Sure enough, four days after spotting that offering left at the foot of the mountain—a day shy of when I first saw them last year—I randomly heard the distinctive rattles of their maracas in the woods once again. It was no less arresting this time to see grown adults robed in animal pelt headdresses chanting in unison as they emerged from the woods of the Cherokee Trail, which was first blazed by the Boy Scouts in the 1950s.

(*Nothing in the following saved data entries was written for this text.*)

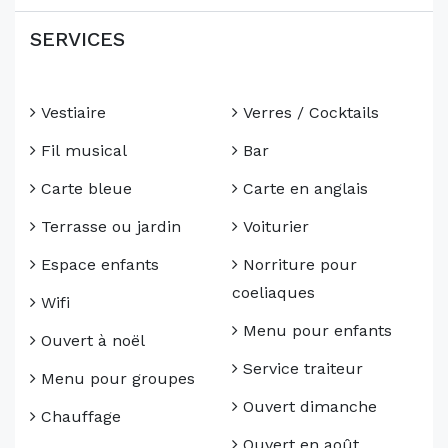
SERVICES
Vestiaire
Verres / Cocktails
Fil musical
Bar
Carte bleue
Carte en anglais
Terrasse ou jardin
Voiturier
Espace enfants
Norriture pour
coeliaques
Wifi
Menu pour enfants
Ouvert à noël
Service traiteur
Menu pour groupes
Ouvert dimanche
Chauffage
Ouvert en août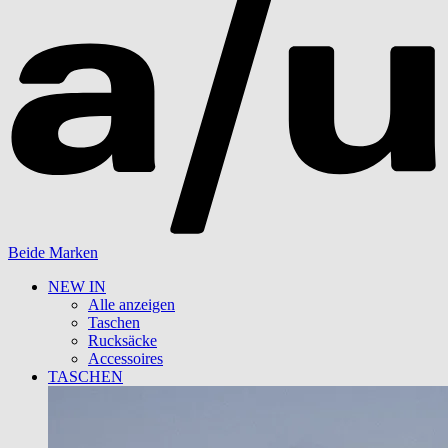
Beide Marken
NEW IN
Alle anzeigen
Taschen
Rucksäcke
Accessoires
TASCHEN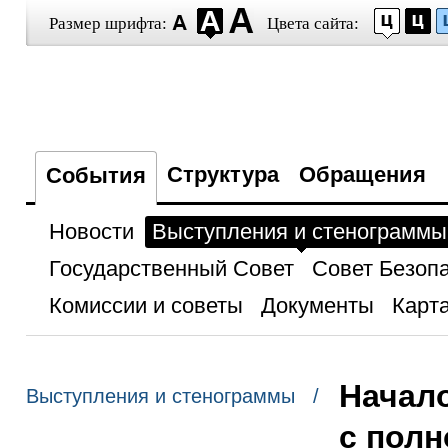
Размер шрифта:
Цвета сайта:
Структура
Обращения
События
Новости
Выступления и стенограммы
Государственный Совет
Совет Безоп
Комиссии и советы
Документы
Карта
Начал
Выступления и стенограммы /
с пол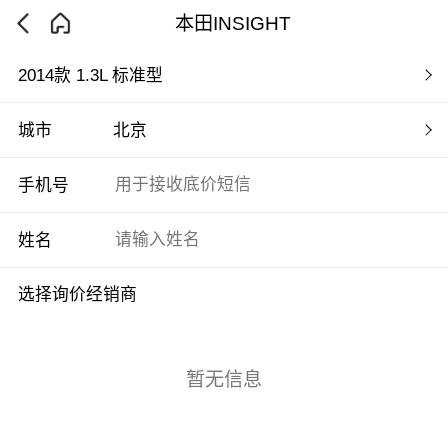
本田INSIGHT
2014款 1.3L 标准型
城市
北京
手机号
姓名
选择询价经销商
暂无信息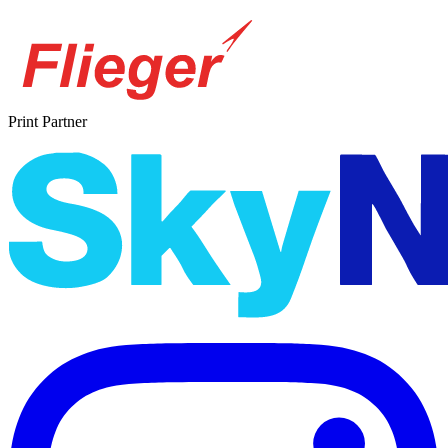
Print Partner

A few separate bands of walkers were performing the same sacred ceremony to bring benevolent weather to the Southeast region which they have done every spring and fall for the past seventeen years. They camp inside Stone Mountain Park and circle the mountain seven times via the Cherokee Trail while chanting and occasionally stop to rehydrate with the help of a support person referred to as a monitor. The next morning they leave an offering of regionally sourced foods such a corn, beans, and fish at the top of the mountain. Whereas last year I met a timid monitor that seemed rather afraid to speak for fear of repercussions, this year 28 year-old Erin, of Asheville, was very engaging and genuinely appreciative that I showed an interest in what they were doing. So I provided her with my email address at this site should anyone from her group, the Council of Tsantawu, or the Sacred Fire Community with which they're associated, wished to email a statement about the group or the ceremony, but I have not heard anything further yet. I returned to the mountain early the next morning to see if I might see the offering they'd left at the top but didn't find any such altar. I only saw dozens of Dekalb County school children running up and down the mountain during their field trip, while their yellow buses waited for them in the parking lot below.